With the dummy alert I created I was expecting to at least see an alert triggering just because there's a warning in the hardware status of the server -regardless the component is failed right now- but this is not working either.
I was first exploring the communities to check whether someone else out there is having this behavior before going to VMWare support.
Has there been a fix for this? I'm also having an issue with this.
I used the default alarm for host power, and added my email address for all status changes.
I also tried creating a new alert for Storage following the pattern of the power alert.
I can't get any of those to send an email.
I also tried a new alarm for Status "unset" with advanced settings group equal Storage newValue not equal green. That did not work either.
The support call I logged is still being looked at by VMware. I'll update this thread as soon as there's something to report.
They have admitted that this is a bug, but there doesn't appear to be a solution or workaround yet.
I hope so! I have another call with VMware that has been open since June last year, for a bug that caused my VMs to BSOD due to a bug in the VMtools VGA driver. We were running 4.0 Update 1 at the time, but it's still in 4.1. They've said it'll be fixed in the next update though (4.0 U3, 4.1 U1), so hopefully I can get both these support calls closed soon.
FYI - the same applies to the Power group alert definition.
I can pull one of the power cords, and the Health Status goes to yellow, then red in the Power group on the Health Status page, but the alarm is not triggered at the vCenter level.
What is odd to me is the vSphere client connected to the vCenter does not even have the Health Status page available - you have to connect the client directly to the host to even see that there is a problem.
Veeam's monitor app seems to see the Health status, but only reports on the top line health - i.e., I get an email saying that the health status haas changed, not the specific cause, like a failed disk or power supply.
I created an alarm defninition for Host enterning Maintenance Mode, with an email action, and that works from vCenter (I get an email).
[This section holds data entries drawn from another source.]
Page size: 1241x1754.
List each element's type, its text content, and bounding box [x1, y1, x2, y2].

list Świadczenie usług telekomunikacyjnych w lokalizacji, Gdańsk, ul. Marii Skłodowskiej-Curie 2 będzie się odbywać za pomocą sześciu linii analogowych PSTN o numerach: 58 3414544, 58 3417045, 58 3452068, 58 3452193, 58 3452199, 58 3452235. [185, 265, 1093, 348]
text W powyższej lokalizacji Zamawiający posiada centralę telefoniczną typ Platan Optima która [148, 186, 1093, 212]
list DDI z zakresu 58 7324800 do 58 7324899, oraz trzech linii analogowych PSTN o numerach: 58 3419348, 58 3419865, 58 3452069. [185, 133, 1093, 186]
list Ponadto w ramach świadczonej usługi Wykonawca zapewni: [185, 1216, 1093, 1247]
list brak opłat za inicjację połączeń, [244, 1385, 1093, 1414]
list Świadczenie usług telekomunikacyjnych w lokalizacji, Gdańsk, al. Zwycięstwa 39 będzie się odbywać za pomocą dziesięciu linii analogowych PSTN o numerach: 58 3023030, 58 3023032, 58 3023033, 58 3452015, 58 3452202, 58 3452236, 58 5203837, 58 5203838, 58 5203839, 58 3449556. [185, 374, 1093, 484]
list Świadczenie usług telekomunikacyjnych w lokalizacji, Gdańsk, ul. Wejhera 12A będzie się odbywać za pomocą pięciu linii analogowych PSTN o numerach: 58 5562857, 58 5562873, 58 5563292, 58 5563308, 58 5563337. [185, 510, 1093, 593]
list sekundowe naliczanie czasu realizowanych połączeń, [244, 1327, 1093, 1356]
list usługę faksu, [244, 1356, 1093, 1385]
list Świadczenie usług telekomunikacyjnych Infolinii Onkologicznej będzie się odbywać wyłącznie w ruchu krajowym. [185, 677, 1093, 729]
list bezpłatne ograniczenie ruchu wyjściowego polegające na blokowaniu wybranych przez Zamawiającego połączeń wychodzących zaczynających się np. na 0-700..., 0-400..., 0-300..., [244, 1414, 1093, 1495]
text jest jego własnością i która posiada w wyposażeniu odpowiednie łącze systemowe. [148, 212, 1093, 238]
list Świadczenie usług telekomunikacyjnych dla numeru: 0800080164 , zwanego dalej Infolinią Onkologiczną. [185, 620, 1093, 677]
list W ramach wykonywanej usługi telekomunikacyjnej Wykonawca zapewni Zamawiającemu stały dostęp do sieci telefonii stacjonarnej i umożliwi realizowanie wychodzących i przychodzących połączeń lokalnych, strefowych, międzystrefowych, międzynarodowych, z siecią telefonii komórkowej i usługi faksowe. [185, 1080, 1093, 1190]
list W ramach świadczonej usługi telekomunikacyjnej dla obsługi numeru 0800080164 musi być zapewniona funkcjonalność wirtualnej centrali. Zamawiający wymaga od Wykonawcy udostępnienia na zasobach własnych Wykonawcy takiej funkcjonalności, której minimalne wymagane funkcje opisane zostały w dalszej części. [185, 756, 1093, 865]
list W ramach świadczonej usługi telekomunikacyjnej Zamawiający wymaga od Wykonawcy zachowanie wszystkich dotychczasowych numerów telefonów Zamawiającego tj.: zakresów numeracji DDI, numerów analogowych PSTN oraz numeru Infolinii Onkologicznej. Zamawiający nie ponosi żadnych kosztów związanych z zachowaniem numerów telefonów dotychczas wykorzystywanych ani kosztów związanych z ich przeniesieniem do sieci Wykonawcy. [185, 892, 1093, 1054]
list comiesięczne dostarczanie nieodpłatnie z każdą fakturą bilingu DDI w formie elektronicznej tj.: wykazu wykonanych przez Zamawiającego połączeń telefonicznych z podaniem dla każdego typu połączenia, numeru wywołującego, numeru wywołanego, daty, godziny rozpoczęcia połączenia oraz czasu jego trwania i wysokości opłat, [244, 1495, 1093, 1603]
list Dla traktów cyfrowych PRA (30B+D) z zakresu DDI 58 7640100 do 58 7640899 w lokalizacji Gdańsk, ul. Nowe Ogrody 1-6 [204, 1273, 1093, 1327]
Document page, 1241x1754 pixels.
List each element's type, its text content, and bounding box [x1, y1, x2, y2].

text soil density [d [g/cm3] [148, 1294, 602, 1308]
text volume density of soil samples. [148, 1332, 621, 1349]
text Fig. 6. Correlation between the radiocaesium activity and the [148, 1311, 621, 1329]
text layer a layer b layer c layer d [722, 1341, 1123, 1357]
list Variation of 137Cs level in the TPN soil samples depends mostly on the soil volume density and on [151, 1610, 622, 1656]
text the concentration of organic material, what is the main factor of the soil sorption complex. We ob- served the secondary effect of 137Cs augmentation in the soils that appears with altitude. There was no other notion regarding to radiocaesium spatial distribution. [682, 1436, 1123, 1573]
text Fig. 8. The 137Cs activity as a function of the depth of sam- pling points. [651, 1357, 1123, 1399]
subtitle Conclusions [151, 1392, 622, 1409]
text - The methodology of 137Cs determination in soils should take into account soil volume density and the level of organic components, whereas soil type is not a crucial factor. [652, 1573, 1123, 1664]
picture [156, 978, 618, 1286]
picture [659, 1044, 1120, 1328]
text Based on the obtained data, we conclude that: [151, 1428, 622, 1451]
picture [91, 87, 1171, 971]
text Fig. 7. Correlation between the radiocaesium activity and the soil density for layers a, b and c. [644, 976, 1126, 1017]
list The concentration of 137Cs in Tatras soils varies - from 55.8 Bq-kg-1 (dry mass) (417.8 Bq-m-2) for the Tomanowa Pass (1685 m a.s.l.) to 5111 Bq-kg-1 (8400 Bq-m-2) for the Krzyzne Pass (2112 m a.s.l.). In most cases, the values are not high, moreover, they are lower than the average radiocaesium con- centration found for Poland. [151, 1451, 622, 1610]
So it seems to be isolated to certain kinds of alarm definitions, maybe just the Hardware Health?
Hope that helps someone narrow it down...
Yes, it may be any Hardware Health related in general as I tested in different ways with other hardware being monitored and I got the same results.
Perhaps I am wrong, VMware should have the same policy as other companies when you find a bug they give you your support ticket back and if possible they develop a fix/patch before including in an update.
So like most of the times there's no choice but but to wait for VMware until hopefully they have a fix in a next new update/release.
Just to throw a +1 one on this...
I've seen the same thing. Pull a drive or pull a power cord (or both), and no alert is sent.
vCenter is very slow to display the degradation as well, though, in most cases, a drive/power failure isn't something that needs to be resolved immediately. I'd be happy with notification within a few hours, or even a day. Surely better than NO notification.
If you look at http://communities.vmware.com/thread/295229, there is an alternative solution, at least for an IBM server with the IMM/RSA module. No additional software is needed.
I would prefer to also have VMware alert me to keep all the monitoring and alerting in a central application, but in the meantime, I can at least be alerted if a disk or power supply decides to "check out".
I had tried using Veeam Monitor for this, but when I pulled a power cord, I kept getting emails from Veeam every 10 minutes even after I replaced the power cord and the Health Status on the host went back to green. I had to remove the Datacenter from Veeam Monitor to kill the emails.